Cette « diversité de la nature des infractions ayant connu une évolution intrinsèquement singulière en zone gendarmerie au cours des douze derniers mois, et de surcroît très différente de celle observée en zone police, vient, selon l’ONDRP, conforter l’hypothèse d’une origine du phénomène, qui serait, en partie au moins, interne à la gendarmerie nationale ».

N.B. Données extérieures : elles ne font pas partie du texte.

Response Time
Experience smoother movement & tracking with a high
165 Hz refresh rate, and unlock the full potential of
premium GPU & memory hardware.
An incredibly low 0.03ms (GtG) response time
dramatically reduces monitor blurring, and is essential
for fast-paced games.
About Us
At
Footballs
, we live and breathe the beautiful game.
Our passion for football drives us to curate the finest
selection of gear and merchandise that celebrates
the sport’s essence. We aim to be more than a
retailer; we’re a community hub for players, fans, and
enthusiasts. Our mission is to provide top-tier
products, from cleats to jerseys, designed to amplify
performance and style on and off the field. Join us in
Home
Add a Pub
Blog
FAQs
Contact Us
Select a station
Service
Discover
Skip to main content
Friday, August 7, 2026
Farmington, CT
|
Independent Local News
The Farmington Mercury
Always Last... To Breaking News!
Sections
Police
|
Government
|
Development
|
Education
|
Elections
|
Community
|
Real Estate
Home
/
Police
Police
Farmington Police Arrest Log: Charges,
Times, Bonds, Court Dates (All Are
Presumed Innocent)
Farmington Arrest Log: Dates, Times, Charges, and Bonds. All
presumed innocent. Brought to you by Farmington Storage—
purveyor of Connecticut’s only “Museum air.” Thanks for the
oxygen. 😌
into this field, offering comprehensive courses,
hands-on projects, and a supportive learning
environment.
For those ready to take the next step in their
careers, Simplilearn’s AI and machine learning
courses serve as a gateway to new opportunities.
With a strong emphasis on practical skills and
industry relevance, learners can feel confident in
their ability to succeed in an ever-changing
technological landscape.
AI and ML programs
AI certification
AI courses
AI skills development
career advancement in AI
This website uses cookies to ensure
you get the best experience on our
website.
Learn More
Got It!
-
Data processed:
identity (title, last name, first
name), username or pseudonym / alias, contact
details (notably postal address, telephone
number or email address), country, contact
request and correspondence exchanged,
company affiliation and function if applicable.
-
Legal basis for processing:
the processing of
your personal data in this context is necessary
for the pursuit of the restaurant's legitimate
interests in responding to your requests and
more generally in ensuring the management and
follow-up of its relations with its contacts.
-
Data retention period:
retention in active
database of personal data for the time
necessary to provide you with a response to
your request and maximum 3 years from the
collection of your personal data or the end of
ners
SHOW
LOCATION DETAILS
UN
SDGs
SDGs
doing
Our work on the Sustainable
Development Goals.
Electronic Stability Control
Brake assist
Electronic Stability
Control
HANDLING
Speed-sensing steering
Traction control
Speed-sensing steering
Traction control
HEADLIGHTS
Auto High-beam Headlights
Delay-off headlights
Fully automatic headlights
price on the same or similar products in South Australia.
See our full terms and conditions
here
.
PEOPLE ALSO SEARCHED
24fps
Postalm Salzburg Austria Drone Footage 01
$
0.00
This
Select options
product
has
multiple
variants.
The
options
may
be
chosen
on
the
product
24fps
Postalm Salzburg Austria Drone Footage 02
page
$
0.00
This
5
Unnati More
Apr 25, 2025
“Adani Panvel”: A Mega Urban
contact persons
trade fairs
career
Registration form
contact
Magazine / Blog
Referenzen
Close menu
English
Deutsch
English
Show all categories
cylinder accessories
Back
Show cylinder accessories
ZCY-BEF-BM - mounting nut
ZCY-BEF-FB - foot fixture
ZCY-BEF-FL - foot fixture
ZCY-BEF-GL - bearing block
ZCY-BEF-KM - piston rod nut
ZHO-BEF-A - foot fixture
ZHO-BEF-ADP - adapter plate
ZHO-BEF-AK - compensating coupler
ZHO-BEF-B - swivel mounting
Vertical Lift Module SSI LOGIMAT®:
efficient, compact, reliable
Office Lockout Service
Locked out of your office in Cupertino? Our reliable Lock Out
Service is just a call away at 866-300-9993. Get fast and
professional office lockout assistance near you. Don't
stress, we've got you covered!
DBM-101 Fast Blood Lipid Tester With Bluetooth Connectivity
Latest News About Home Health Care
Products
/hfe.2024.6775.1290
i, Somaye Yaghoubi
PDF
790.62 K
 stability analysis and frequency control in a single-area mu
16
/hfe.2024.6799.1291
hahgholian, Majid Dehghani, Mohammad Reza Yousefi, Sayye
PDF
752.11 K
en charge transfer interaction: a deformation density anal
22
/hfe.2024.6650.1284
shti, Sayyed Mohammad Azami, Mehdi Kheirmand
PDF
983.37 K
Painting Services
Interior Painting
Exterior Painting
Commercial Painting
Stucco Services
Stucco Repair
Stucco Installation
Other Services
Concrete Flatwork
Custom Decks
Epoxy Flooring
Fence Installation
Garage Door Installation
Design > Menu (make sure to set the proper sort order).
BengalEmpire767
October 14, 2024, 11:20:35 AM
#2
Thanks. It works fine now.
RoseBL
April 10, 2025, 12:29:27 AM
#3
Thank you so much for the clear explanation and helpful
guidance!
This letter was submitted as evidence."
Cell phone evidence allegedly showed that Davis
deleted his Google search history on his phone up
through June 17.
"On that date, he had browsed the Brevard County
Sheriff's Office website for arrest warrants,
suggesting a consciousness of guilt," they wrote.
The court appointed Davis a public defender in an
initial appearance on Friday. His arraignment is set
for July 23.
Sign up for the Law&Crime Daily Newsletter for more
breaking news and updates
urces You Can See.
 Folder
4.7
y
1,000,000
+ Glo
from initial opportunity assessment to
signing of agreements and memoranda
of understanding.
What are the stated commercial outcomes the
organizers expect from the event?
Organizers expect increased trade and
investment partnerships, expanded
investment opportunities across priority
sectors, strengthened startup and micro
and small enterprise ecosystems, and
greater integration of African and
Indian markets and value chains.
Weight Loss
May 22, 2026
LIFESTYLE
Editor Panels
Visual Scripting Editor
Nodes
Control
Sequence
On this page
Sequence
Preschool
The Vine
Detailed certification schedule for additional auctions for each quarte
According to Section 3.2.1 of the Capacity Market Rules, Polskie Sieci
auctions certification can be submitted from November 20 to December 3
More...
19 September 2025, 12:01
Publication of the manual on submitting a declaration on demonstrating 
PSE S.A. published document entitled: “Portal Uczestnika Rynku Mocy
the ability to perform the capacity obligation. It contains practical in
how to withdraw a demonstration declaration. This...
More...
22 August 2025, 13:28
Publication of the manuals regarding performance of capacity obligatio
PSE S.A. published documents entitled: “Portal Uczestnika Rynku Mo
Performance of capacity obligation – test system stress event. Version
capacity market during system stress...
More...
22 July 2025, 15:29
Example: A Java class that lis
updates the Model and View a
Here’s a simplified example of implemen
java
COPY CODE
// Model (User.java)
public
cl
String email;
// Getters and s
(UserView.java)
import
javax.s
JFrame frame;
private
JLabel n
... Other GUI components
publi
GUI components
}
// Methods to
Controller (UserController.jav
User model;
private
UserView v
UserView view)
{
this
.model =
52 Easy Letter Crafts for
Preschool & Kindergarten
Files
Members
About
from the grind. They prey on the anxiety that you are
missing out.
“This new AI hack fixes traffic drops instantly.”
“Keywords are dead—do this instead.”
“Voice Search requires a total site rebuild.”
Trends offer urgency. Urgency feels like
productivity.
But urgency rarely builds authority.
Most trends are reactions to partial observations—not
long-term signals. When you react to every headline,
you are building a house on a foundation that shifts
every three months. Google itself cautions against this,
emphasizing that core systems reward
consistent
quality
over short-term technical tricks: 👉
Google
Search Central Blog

Certaines hausses constatées en zone gendarmerie constituent cependant des « phénomènes structurels […] en cohérence avec le passé ». C’est le cas par exemple des faits constatés de cambriolages de locaux d’habitations principales, dont la hausse est « passée de moins de 32 % sur douze mois en octobre 2006 à 38,7 % en octobre 2012 ». De même, « les vols à la tire fournissent une illustration d’un index d’infraction […] et pour lequel la part des faits constatés en zone gendarmerie s’élève mais sans pour autant dépasser, en octobre 2012, des niveaux déjà atteints au cours des six dernières années », explique l’observatoire. En outre, au sein des atteintes volontaires à l’intégrité physique, « il apparaît aussi que les faits de vols violents avec arme ne présentent pas de variations singulières en zone gendarmerie ».